Speaking after a meeting of eurozone finance ministers in Cyprus on Friday, EU Economy Commissioner Valdis Dombrovskis said higher energy costs are now expected to drive inflation to 3.1% this year and 2.4% in 2027—well above the bloc’s earlier forecast of 1.9% for this year.
The concern is no longer just fuel prices themselves. Once energy inflation gets loose, it tends to wander through the rest of the economy and make itself at home.
“We expect that this energy inflation will gradually also trickle down to different sectors of the economy,” Dombrovskis said.

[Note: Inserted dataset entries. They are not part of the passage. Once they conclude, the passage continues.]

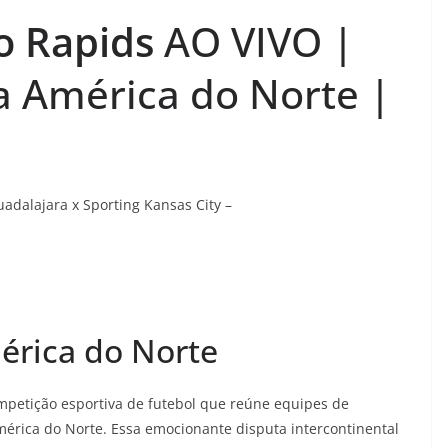
do Rapids
AO VIVO |
a América do Norte |
uadalajara x Sporting Kansas City –
érica do Norte
mpetição esportiva de futebol que reúne equipes de
América do Norte. Essa emocionante disputa intercontinental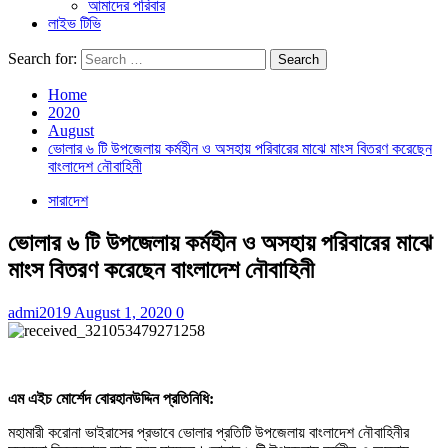
আমাদের পরিবার
লাইভ টিভি
Search for:
Home
2020
August
ভোলার ৬ টি উপজেলায় কর্মহীন ও অসহায় পরিবারের মাঝে মাংস বিতরণ করেছেন
বাংলাদেশ নৌবাহিনী
সারাদেশ
ভোলার ৬ টি উপজেলায় কর্মহীন ও অসহায় পরিবারের মাঝে
মাংস বিতরণ করেছেন বাংলাদেশ নৌবাহিনী
admi2019
August 1, 2020
0
এম এইচ মোর্শেদ বোরহানউদ্দিন প্রতিনিধি:
মহামারী করোনা ভাইরাসের প্রভাবে ভোলার প্রতিটি উপজেলায় বাংলাদেশ নৌবাহিনীর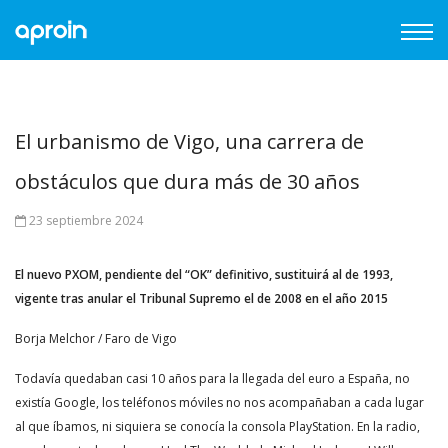
El urbanismo de Vigo, una carrera de
obstáculos que dura más de 30 años
23 septiembre 2024
El nuevo PXOM, pendiente del “OK” definitivo, sustituirá al de 1993,
vigente tras anular el Tribunal Supremo el de 2008 en el año 2015
Borja Melchor / Faro de Vigo
Todavía quedaban casi 10 años para la llegada del euro a España, no
existía Google, los teléfonos móviles no nos acompañaban a cada lugar
al que íbamos, ni siquiera se conocía la consola PlayStation. En la radio,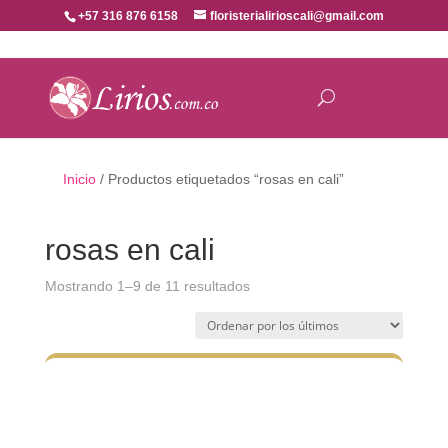
+57 316 876 6158
floristerialirioscali@gmail.com
Inicio
/ Productos etiquetados “rosas en cali”
rosas en cali
Ordenado
Mostrando 1–9 de 11 resultados
por
los
últimos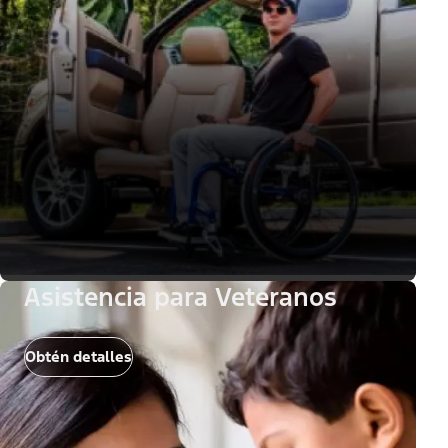
Asistencia para Veteranos
Obtén detalles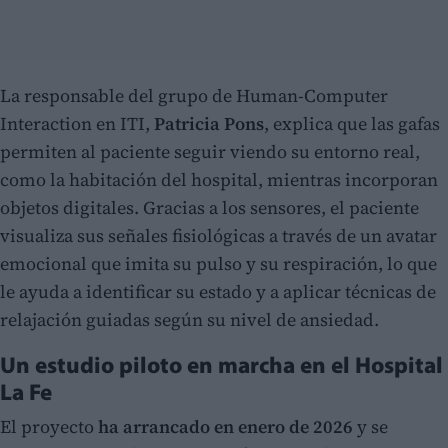
La responsable del grupo de Human-Computer
Interaction en ITI,
Patricia Pons
, explica que las gafas
permiten al paciente seguir viendo su entorno real,
como la habitación del hospital, mientras incorporan
objetos digitales. Gracias a los sensores, el paciente
visualiza sus señales fisiológicas a través de un avatar
emocional que imita su pulso y su respiración, lo que
le ayuda a identificar su estado y a aplicar técnicas de
relajación guiadas según su nivel de ansiedad.
Un estudio piloto en marcha en el Hospital
La Fe
El proyecto
ha arrancado en enero de 2026
y se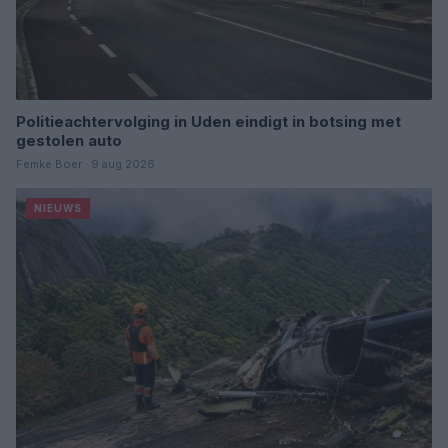
Politieachtervolging in Uden eindigt in botsing met
gestolen auto
Femke Boer · 9 aug 2026
NIEUWS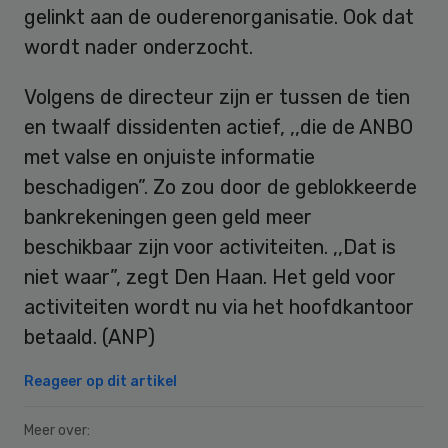
gelinkt aan de ouderenorganisatie. Ook dat
wordt nader onderzocht.
Volgens de directeur zijn er tussen de tien
en twaalf dissidenten actief, ,,die de ANBO
met valse en onjuiste informatie
beschadigen”. Zo zou door de geblokkeerde
bankrekeningen geen geld meer
beschikbaar zijn voor activiteiten. ,,Dat is
niet waar”, zegt Den Haan. Het geld voor
activiteiten wordt nu via het hoofdkantoor
betaald. (ANP)
Reageer op dit artikel
Meer over: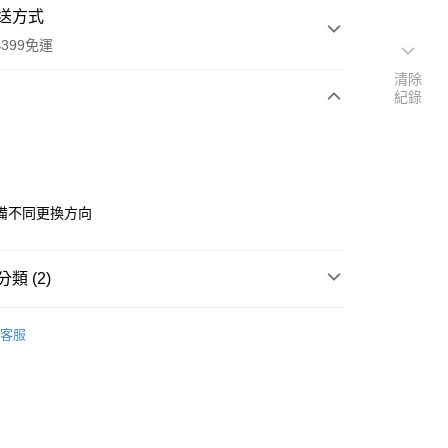
送方式
399免運
清除
紀錄
次付款
期付款
0 利率 每期
NT$466
21家銀行
備不同更換方向
0 利率 每期
NT$233
21家銀行
庫商業銀行
第一商業銀行
業銀行
彰化商業銀行
 0 利率 每期
NT$116
21家銀行
庫商業銀行
第一商業銀行
業儲蓄銀行
台北富邦商業銀行
類 (2)
業銀行
彰化商業銀行
庫商業銀行
第一商業銀行
付款
華商業銀行
兆豐國際商業銀行
業儲蓄銀行
台北富邦商業銀行
業銀行
彰化商業銀行
品牌
FXLion
小企業銀行
台中商業銀行
華商業銀行
兆豐國際商業銀行
客服
業儲蓄銀行
台北富邦商業銀行
台灣）商業銀行
華泰商業銀行
小企業銀行
台中商業銀行
材專區｜
電池/充電器
華商業銀行
兆豐國際商業銀行
業銀行
遠東國際商業銀行
台灣）商業銀行
華泰商業銀行
小企業銀行
台中商業銀行
業銀行
永豐商業銀行
業銀行
遠東國際商業銀行
台灣）商業銀行
華泰商業銀行
業銀行
星展（台灣）商業銀行
業銀行
永豐商業銀行
業銀行
遠東國際商業銀行
際商業銀行
中國信託商業銀行
業銀行
星展（台灣）商業銀行
業銀行
永豐商業銀行
天信用卡公司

European Central Bank President Christine Lagarde warned that even if the Middle East conflict ended immediately, the economic aftershocks would continue. Supply disruptions can end quickly on paper and still leave pricing distortions that linger for years.
Europe already learned that lesson after Russia’s invasion of Ukraine. Now it is getting a second reminder. The region spent the past two years stabilizing after one energy crisis, only to run headlong into another.
Europe was already grappling with some of the highest electricity prices among major economies. Before the Iran war, EU power prices were running at more than twice U.S. levels and roughly 50% above China, according to the International Energy Agency. The latest disruption widened the gap.
That cost problem increasingly reaches far beyond household utility bills. Europe has already been losing ground in the AI and data center race because power is expensive, grid capacity is tight, and connection wait times can stretch for years. Cheap energy may not solve every problem. Expensive energy, however, has a remarkable ability to create new ones.